核心概念
Thought Graph introduces a novel framework for complex biological reasoning, surpassing existing methods in gene set analysis and semantic relationships.
摘要
1. Introduction
- Understanding links between diseases, drugs, phenotypes, genes, and biological processes is crucial.
- Analyzing gene sets reveals patterns in gene behavior across health and disease states.
- Challenges arise from weak signals of individual genes and divergent conclusions by different research groups.
2. Thought Graph Framework
- Introduces Tree-of-Thought architecture with Large Language Model (LLM) for thought expansion.
- Utilizes voter LLM to guide decision-making for future steps.
- Integrates domain-specific external knowledge bases to understand semantic connections within the Thought Graph.
3. Methodology
- Problem formulation involves designing a framework to generate a tree structure graph representing terms associated with genes.

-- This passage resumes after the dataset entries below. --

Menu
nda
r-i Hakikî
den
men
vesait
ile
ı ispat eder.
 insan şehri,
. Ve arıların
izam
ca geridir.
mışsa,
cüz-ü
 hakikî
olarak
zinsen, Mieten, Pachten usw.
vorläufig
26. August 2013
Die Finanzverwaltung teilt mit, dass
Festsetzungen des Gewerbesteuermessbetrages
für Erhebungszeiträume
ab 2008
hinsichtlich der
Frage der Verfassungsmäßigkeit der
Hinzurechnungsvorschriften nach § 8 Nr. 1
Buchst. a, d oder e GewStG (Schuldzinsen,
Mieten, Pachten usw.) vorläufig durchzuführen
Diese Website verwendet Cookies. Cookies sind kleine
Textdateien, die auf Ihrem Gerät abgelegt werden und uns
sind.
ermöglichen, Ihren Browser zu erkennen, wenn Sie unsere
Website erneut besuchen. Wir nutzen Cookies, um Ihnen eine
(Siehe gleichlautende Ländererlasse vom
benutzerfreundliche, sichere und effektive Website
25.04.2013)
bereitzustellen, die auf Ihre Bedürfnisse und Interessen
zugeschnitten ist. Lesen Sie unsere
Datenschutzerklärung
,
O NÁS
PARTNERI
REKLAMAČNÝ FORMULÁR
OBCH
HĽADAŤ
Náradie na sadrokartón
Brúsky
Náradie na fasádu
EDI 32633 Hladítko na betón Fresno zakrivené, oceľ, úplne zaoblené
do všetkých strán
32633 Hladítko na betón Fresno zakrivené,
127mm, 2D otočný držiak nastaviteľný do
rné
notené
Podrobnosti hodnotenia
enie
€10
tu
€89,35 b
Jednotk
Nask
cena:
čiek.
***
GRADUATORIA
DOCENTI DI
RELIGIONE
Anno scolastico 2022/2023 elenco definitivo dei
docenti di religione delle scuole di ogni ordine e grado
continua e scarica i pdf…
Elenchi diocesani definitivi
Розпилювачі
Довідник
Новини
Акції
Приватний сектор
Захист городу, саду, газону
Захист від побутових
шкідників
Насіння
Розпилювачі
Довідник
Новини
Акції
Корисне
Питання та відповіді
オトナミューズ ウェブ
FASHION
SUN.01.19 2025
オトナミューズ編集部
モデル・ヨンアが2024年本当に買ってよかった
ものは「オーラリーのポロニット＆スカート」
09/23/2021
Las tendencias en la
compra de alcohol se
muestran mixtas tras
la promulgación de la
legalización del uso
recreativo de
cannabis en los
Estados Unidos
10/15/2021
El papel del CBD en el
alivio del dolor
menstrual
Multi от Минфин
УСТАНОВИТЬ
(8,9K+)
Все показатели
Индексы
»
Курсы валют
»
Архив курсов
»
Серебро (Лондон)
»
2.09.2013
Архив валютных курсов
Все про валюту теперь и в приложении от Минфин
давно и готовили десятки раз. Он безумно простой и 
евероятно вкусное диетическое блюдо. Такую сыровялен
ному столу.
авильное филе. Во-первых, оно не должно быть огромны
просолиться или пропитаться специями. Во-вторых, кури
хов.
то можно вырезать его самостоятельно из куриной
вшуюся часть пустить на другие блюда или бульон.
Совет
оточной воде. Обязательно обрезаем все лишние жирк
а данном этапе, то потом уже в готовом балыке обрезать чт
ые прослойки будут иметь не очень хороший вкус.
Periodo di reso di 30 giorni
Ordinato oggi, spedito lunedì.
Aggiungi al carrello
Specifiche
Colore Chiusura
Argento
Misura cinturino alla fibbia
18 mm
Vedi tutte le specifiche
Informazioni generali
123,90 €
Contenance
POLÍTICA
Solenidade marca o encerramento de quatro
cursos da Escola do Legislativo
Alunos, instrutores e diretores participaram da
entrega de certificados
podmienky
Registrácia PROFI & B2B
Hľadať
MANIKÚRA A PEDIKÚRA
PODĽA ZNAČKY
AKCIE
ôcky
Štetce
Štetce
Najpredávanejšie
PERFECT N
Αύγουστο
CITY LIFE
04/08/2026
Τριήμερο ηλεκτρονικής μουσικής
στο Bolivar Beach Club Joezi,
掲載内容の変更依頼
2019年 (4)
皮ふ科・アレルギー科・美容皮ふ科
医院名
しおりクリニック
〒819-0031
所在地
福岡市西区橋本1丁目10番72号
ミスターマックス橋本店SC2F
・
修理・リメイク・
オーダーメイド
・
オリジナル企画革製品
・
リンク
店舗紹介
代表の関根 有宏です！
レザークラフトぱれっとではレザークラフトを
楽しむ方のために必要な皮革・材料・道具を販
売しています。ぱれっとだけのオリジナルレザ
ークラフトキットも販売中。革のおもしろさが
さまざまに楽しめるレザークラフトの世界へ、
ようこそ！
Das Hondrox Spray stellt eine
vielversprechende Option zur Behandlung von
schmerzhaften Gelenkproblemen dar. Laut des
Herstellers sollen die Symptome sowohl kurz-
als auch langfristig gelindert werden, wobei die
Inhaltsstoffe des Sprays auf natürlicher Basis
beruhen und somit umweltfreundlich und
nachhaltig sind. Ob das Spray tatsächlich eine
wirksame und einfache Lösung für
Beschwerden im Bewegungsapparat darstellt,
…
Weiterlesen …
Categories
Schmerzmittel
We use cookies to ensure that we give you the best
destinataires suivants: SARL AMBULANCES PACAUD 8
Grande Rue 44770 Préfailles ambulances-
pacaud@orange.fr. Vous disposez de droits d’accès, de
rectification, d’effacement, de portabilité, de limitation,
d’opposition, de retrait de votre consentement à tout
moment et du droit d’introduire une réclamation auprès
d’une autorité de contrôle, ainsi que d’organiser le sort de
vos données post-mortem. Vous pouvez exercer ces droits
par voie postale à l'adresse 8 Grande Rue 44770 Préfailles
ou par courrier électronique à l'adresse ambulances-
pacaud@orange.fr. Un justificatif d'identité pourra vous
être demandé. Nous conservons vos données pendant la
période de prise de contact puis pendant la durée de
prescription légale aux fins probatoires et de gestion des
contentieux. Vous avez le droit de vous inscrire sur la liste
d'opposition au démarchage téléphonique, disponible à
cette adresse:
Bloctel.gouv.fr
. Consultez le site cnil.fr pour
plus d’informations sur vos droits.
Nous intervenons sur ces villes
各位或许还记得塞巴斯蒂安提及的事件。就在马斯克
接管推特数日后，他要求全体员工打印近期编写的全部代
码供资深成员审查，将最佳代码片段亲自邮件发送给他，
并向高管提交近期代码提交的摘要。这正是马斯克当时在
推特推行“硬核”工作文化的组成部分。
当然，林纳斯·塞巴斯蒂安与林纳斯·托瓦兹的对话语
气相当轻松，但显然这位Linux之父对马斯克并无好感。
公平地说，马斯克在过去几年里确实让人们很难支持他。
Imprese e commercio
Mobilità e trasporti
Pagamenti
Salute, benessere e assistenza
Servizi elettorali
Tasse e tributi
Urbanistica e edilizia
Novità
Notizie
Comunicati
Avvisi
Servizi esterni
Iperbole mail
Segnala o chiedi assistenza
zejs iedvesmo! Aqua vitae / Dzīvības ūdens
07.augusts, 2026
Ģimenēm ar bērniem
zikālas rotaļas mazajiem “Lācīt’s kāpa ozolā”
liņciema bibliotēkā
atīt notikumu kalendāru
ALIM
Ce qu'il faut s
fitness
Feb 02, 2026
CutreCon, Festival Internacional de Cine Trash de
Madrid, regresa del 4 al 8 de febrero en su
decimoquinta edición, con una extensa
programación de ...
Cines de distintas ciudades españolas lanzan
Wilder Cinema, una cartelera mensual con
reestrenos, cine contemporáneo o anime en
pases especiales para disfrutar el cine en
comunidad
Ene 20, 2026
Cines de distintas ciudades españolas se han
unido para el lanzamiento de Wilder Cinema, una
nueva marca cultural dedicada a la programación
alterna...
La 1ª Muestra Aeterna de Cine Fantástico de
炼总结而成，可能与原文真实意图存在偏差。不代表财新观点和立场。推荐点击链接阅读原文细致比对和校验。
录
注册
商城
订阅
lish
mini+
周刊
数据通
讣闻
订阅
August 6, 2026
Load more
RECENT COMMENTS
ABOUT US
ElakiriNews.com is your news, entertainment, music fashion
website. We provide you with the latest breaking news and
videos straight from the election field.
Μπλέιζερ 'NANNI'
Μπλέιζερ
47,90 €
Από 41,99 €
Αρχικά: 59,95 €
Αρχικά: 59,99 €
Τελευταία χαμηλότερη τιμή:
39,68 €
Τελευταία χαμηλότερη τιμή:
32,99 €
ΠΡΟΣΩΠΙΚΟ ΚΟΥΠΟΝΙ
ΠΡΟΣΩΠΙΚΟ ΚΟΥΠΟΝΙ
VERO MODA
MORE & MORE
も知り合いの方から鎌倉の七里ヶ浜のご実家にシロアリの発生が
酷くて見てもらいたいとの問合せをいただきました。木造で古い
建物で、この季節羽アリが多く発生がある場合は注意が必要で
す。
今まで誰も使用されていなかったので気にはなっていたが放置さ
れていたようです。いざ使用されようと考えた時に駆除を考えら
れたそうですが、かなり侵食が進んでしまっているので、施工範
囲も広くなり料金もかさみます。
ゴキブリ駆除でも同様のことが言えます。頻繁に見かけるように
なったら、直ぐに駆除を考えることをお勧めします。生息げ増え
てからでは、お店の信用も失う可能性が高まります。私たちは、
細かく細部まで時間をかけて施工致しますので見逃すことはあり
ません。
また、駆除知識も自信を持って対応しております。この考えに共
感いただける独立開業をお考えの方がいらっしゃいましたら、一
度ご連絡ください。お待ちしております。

- Infrastructure of Thought Graph adapts ToT as a graph generator to create a curated tree graph.
- Thoughts expansion process proceeds in breadth-first fashion generating candidate nodes at each step.
4. Experiment & Evaluation
- Data collected from the Gene Ontology database for evaluation.
- Baselines include GSEA and various LLM approaches like IO zero-shot, CoT, and Hu et al.
- Evaluation metrics include cosine similarity and similarity percentile.
5. Conclusion
- Thought Graph advances gene ontology and bioinformatics by integrating gene set analysis with semantic graphs.
- Demonstrates potential to outperform existing methods in mapping complex gene interactions and functions.
统计
Thought Graph can generate diverse yet precise entities to tackle potential annotations discrepancies in biological processes.
Our framework prioritizes the integration of domain-specific external knowledge bases to understand the semantics of connections within the Thought Graph.